* [How to complete this task]: Repeat each entry as written and leave the images out of the copy.

--*--

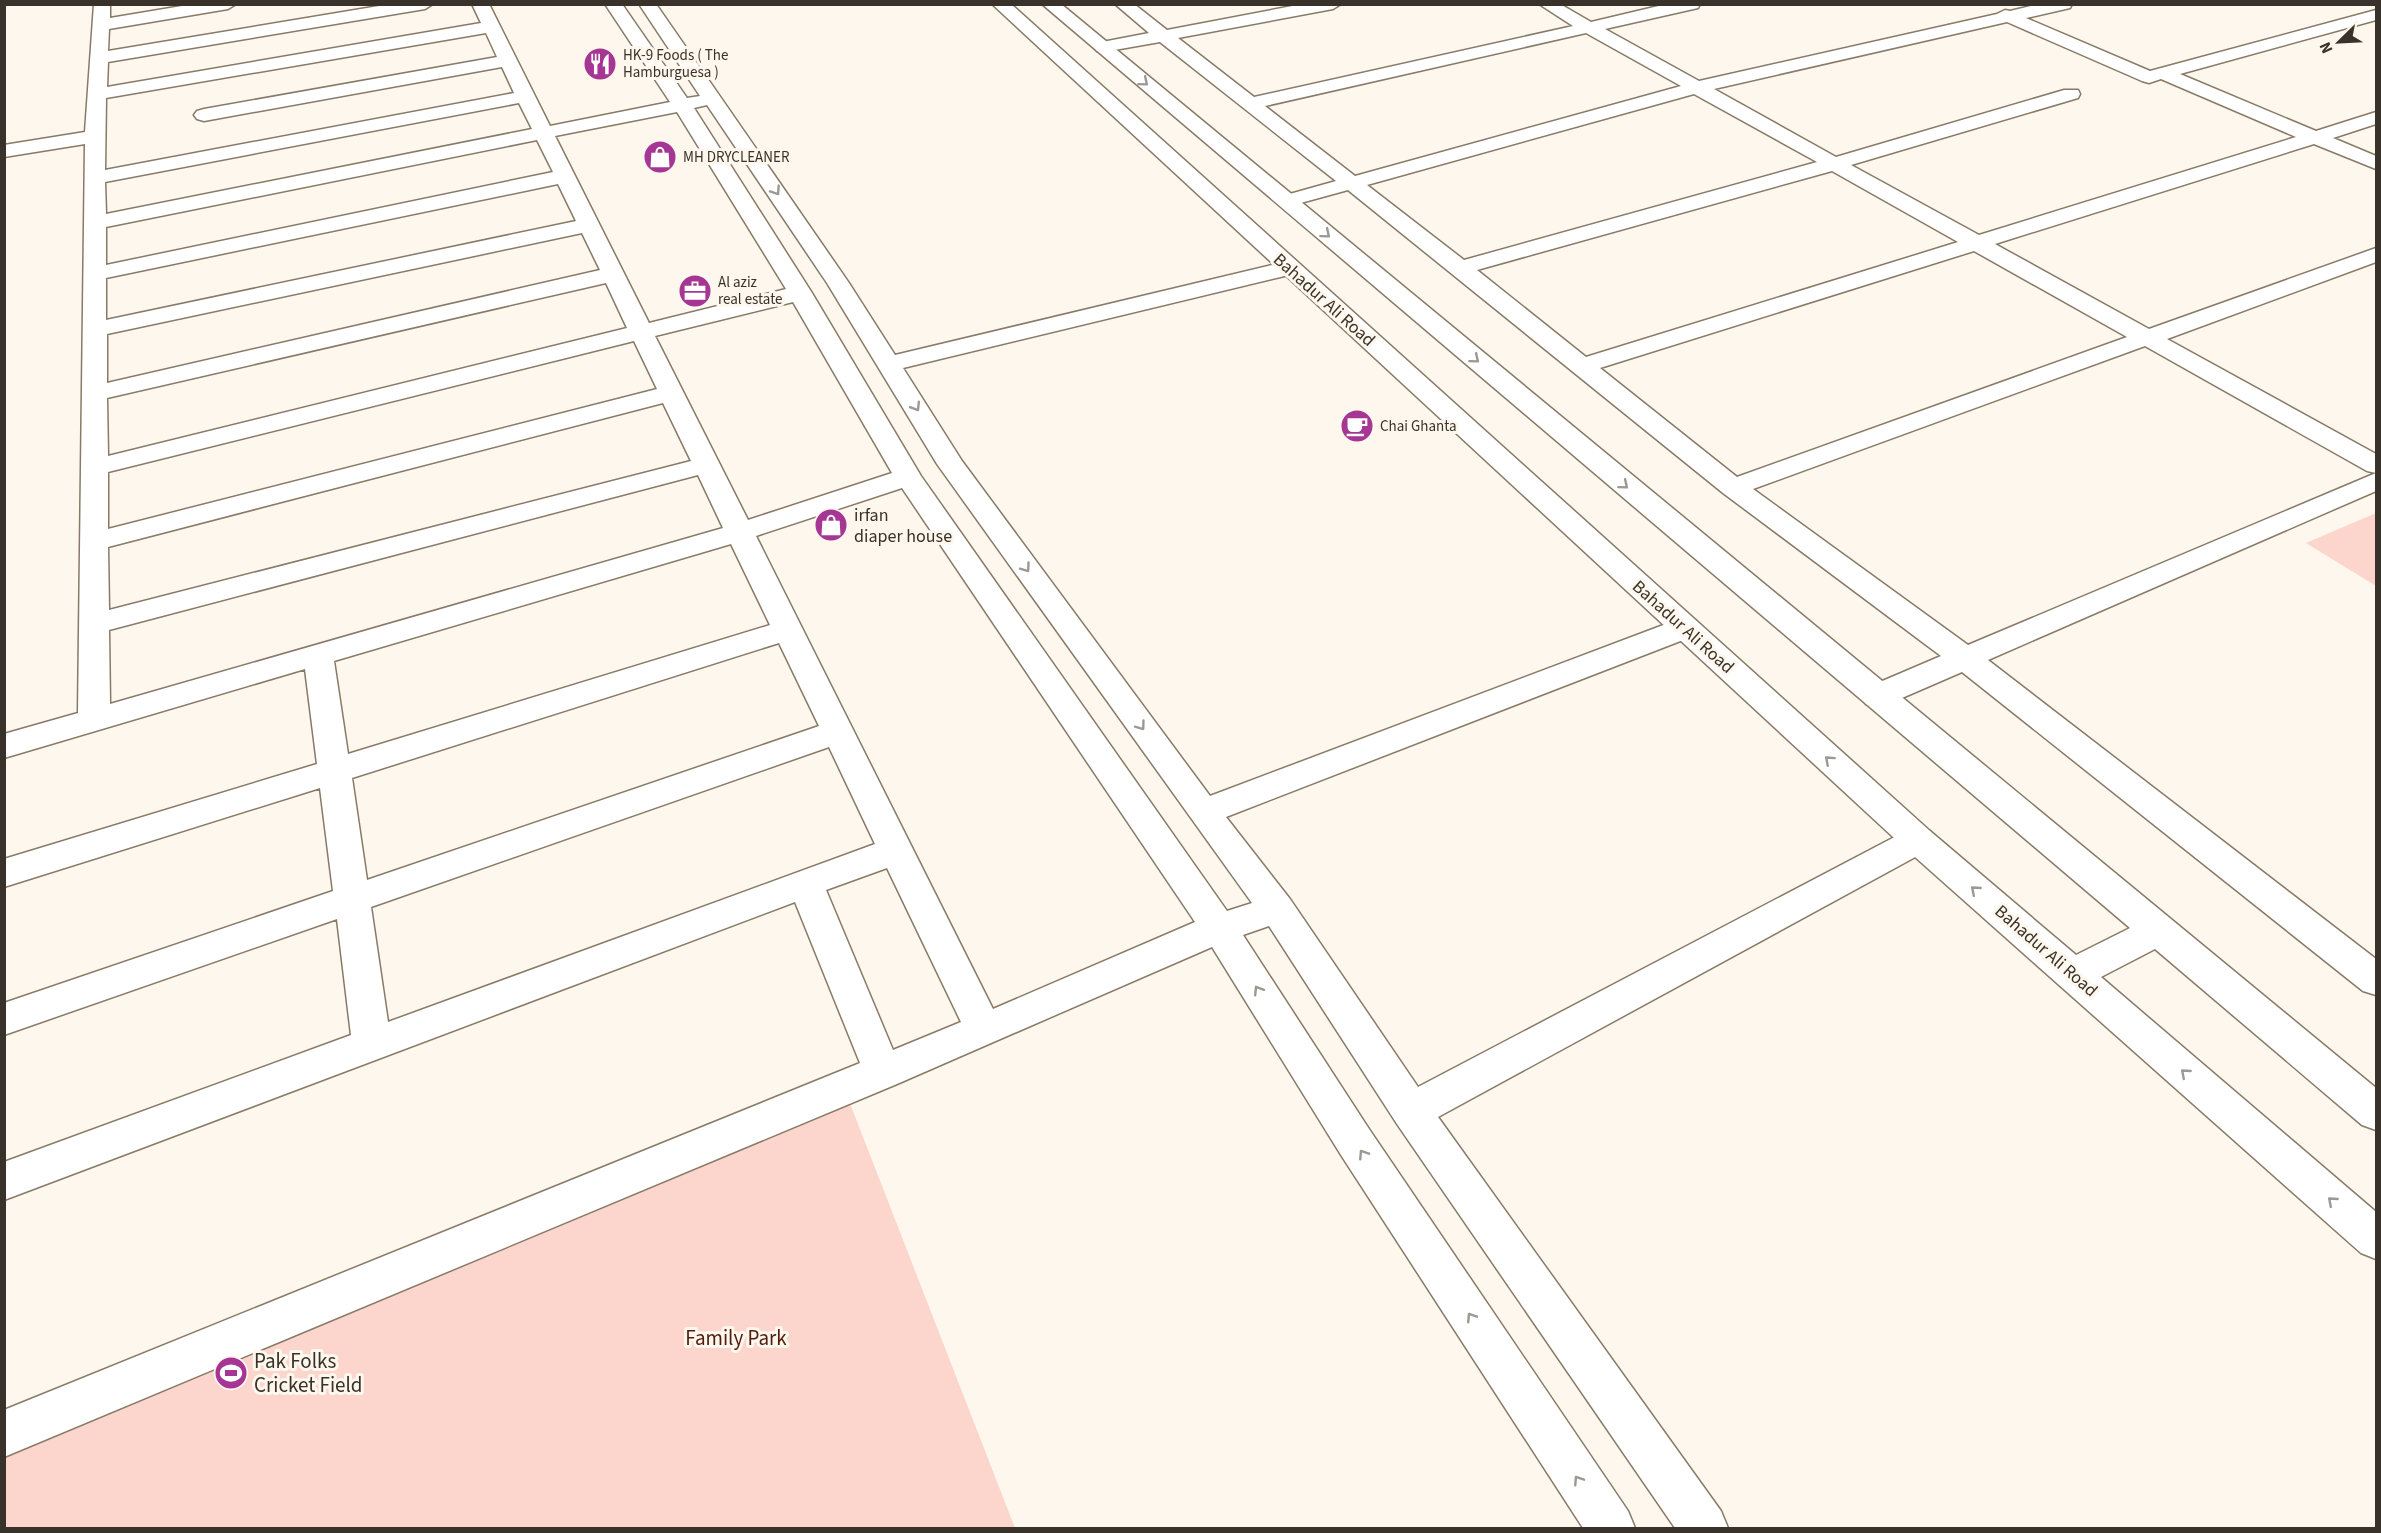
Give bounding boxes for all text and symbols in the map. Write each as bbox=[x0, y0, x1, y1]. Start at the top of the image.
north arrow bbox=[2309, 12, 2369, 72]
text: N bbox=[2314, 38, 2338, 57]
place label: HK-9 Foods ( The Hamburguesa ) bbox=[623, 45, 728, 83]
restaurant icon: HK-9 Foods ( The Hamburguesa ) bbox=[582, 46, 618, 82]
one-way arrow bbox=[1137, 74, 1148, 85]
shop icon: MH DRYCLEANER bbox=[642, 139, 678, 175]
place label: MH DRYCLEANER bbox=[683, 147, 790, 168]
one-way arrow bbox=[769, 184, 780, 195]
one-way arrow bbox=[1319, 227, 1330, 238]
street label: Bahadur Ali Road bbox=[1268, 247, 1380, 353]
place label: Al aziz real estate bbox=[718, 272, 783, 310]
office icon: Al aziz real estate bbox=[677, 273, 713, 309]
one-way arrow bbox=[1468, 352, 1479, 363]
one-way arrow bbox=[908, 401, 919, 412]
cafe icon: Chai Ghanta bbox=[1339, 408, 1375, 444]
place label: Chai Ghanta bbox=[1380, 416, 1456, 437]
one-way arrow bbox=[1618, 477, 1629, 488]
place label: irfan diaper house bbox=[854, 503, 952, 549]
shop icon: irfan diaper house bbox=[813, 507, 849, 543]
one-way arrow bbox=[1019, 562, 1030, 573]
street label: Bahadur Ali Road bbox=[1627, 574, 1739, 680]
one-way arrow bbox=[1134, 719, 1145, 730]
one-way arrow bbox=[1825, 756, 1836, 767]
one-way arrow bbox=[1971, 886, 1982, 897]
street label: Bahadur Ali Road bbox=[1989, 899, 2103, 1003]
one-way arrow bbox=[1254, 986, 1266, 996]
one-way arrow bbox=[2181, 1069, 2192, 1080]
one-way arrow bbox=[1359, 1150, 1370, 1161]
one-way arrow bbox=[2328, 1197, 2339, 1208]
one-way arrow bbox=[1467, 1313, 1478, 1324]
park label: Family Park bbox=[685, 1323, 787, 1353]
place label: Pak Folks Cricket Field bbox=[254, 1346, 363, 1400]
sports icon: Pak Folks Cricket Field bbox=[213, 1355, 249, 1391]
one-way arrow bbox=[1575, 1475, 1586, 1486]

--*--

* [Solved problem]:
Give bounding boxes for all text and symbols in the map. Write each as bbox=[x0, y0, x1, y1]. Start at the top of the image.
north arrow bbox=[2309, 12, 2369, 72]
text: N bbox=[2314, 38, 2338, 57]
place label: HK-9 Foods ( The Hamburguesa ) bbox=[623, 45, 728, 83]
restaurant icon: HK-9 Foods ( The Hamburguesa ) bbox=[582, 46, 618, 82]
one-way arrow bbox=[1137, 74, 1148, 85]
shop icon: MH DRYCLEANER bbox=[642, 139, 678, 175]
place label: MH DRYCLEANER bbox=[683, 147, 790, 168]
one-way arrow bbox=[769, 184, 780, 195]
one-way arrow bbox=[1319, 227, 1330, 238]
street label: Bahadur Ali Road bbox=[1268, 247, 1380, 353]
place label: Al aziz real estate bbox=[718, 272, 783, 310]
office icon: Al aziz real estate bbox=[677, 273, 713, 309]
one-way arrow bbox=[1468, 352, 1479, 363]
one-way arrow bbox=[908, 401, 919, 412]
cafe icon: Chai Ghanta bbox=[1339, 408, 1375, 444]
place label: Chai Ghanta bbox=[1380, 416, 1456, 437]
one-way arrow bbox=[1618, 477, 1629, 488]
place label: irfan diaper house bbox=[854, 503, 952, 549]
shop icon: irfan diaper house bbox=[813, 507, 849, 543]
one-way arrow bbox=[1019, 562, 1030, 573]
street label: Bahadur Ali Road bbox=[1627, 574, 1739, 680]
one-way arrow bbox=[1134, 719, 1145, 730]
one-way arrow bbox=[1825, 756, 1836, 767]
one-way arrow bbox=[1971, 886, 1982, 897]
street label: Bahadur Ali Road bbox=[1989, 899, 2103, 1003]
one-way arrow bbox=[1254, 986, 1266, 996]
one-way arrow bbox=[2181, 1069, 2192, 1080]
one-way arrow bbox=[1359, 1150, 1370, 1161]
one-way arrow bbox=[2328, 1197, 2339, 1208]
one-way arrow bbox=[1467, 1313, 1478, 1324]
park label: Family Park bbox=[685, 1323, 787, 1353]
place label: Pak Folks Cricket Field bbox=[254, 1346, 363, 1400]
sports icon: Pak Folks Cricket Field bbox=[213, 1355, 249, 1391]
one-way arrow bbox=[1575, 1475, 1586, 1486]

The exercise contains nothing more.